Mortgage rates slipped just enough to matter, but not enough to change the bigger calculation for borrowers weighing a spring purchase or a refinance. Freddie Mac said the 30-year fixed-rate mortgage averaged 6.37% as of April 9, down from 6.46% the prior week and 6.62% a year earlier, while the 15-year fixed averaged 5.74%.
The weekly drop was small, yet it still adds up. On every $100,000 borrowed, the move from 6.46% to 6.37% cuts principal-and-interest payments by about $5.90 a month, which is modest but meaningful for buyers stretching to meet a lender’s debt-to-income test or trying to stay under a hard monthly budget. Freddie Mac also noted that PMMS is released weekly on Thursdays at 12 p.m. ET and is based on loan applications submitted through Loan Product Advisor from lenders nationwide.

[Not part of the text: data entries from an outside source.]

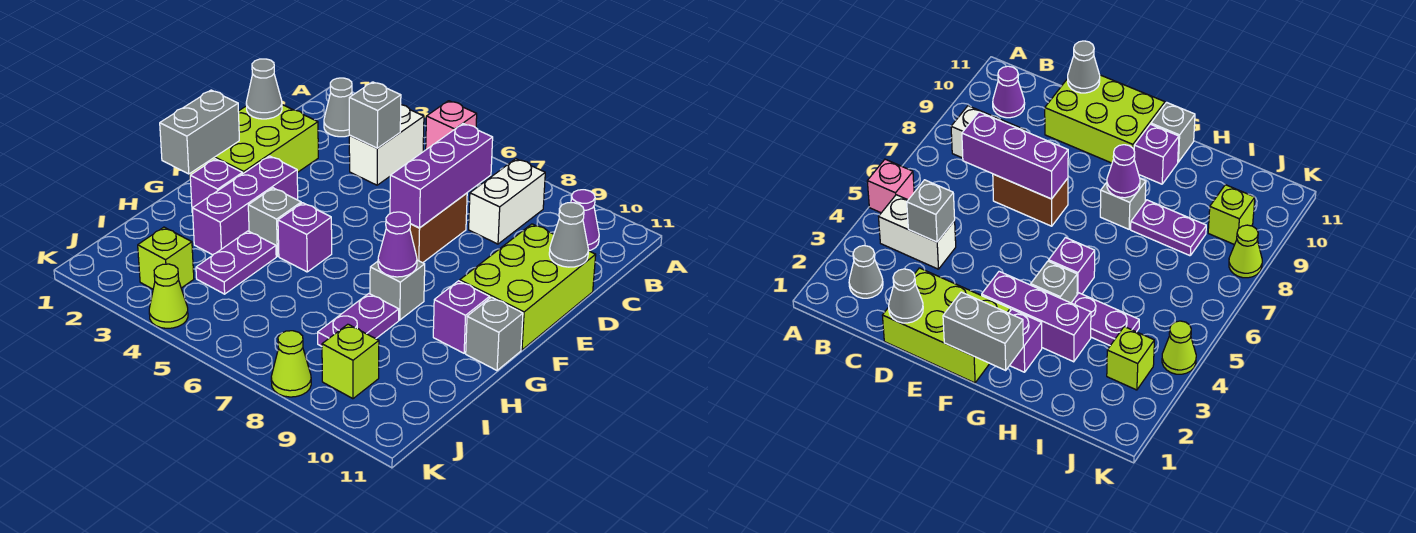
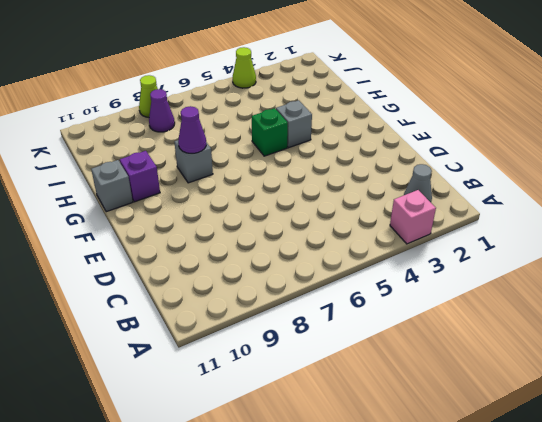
pink brick A3 level 1 -> pink brick A5 level 1
green brick G5 level 1 -> purple brick G5 level 1
purple cone J8 level 1 -> purple cone B10 level 1
none -> white brick B4:C4 level 1
none -> white brick B8:C8 level 1
none -> lime brick D1:F2 level 1

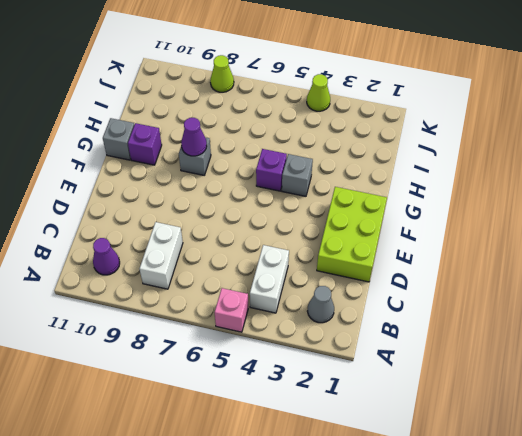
none -> brown brick D7:E7 level 1
none -> lime brick D10:F11 level 1
none -> purple brick F3:H3 level 1

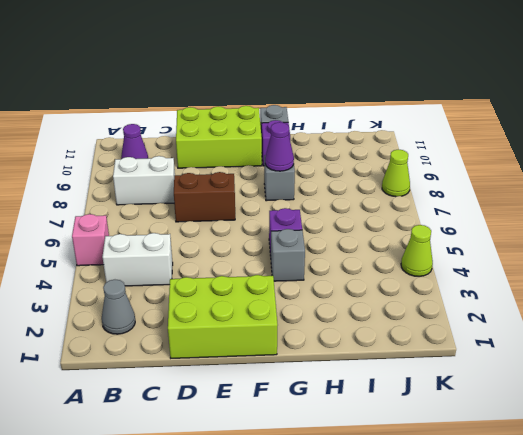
none -> purple brick F3:H3 level 1
none -> purple brick G2 level 1
none -> purple plate H4:I4 level 1

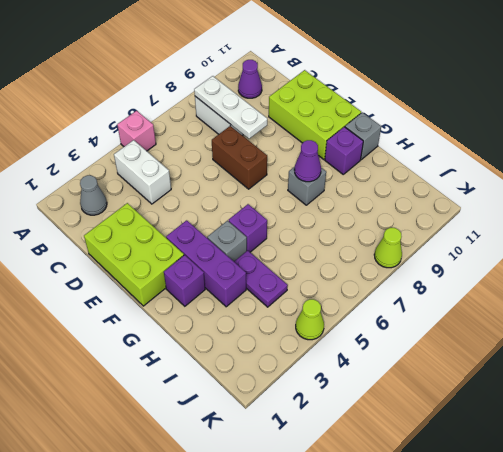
white plate B8:D8 level 2 -> none
none -> purple plate H8:I8 level 1
none -> lime brick J3 level 1
none -> lime brick J9 level 1

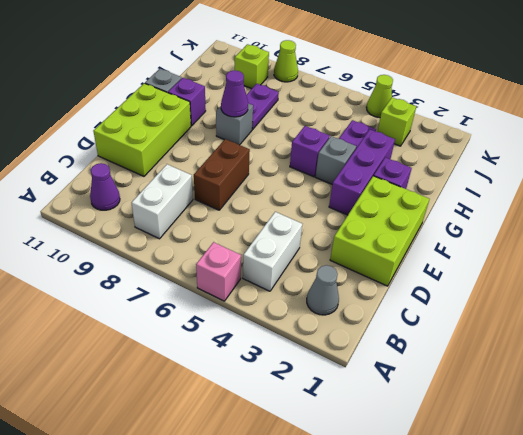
none -> grey brick C4 level 2
none -> purple brick C7:E7 level 2
none -> grey cone D1 level 2

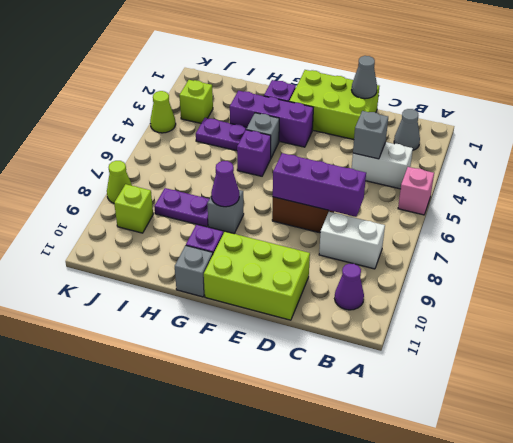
none -> grey cone D11 level 2
none -> grey brick F1:G1 level 2

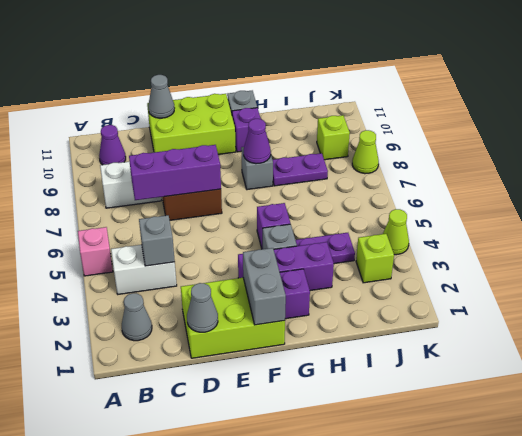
grey brick F1:F2 level 2 -> grey brick F1:G1 level 2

Refinance shoppers are facing a different market. Bankrate put the national average 30-year fixed mortgage interest rate at 6.40% on April 14 and the average 30-year fixed refinance rate at 6.70%, while Forbes Advisor put the 30-year fixed refinance APR at 6.43%. Those spreads show why headline averages can mislead: credit score, loan size, loan type and geography can move an offer well above or below the national number. Borrowers with strong equity and top-tier credit are more likely to see the best quotes; borrowers with thinner files may not.

The broader housing backdrop has improved, even after a recent rate rebound. Intercontinental Exchange said mortgage rates bottomed near 5.95% early in 2026, then climbed about 40 basis points, pulling roughly 4% of buying power out of the market. Still, ICE said 99 of the 100 largest U.S. housing markets were more affordable than a year earlier, March inventory rose 8% from a year ago and active listings remained 11% below typical 2017-2019 levels. ICE also said the number of borrowers considered in the money for a refinance had fallen roughly 60% from recent highs. For buyers close to closing, locking now makes sense because the market has already shown it can reverse quickly; borrowers who have time and a strong credit profile can wait for a better quote, but only with a clear plan to act if rates turn back up.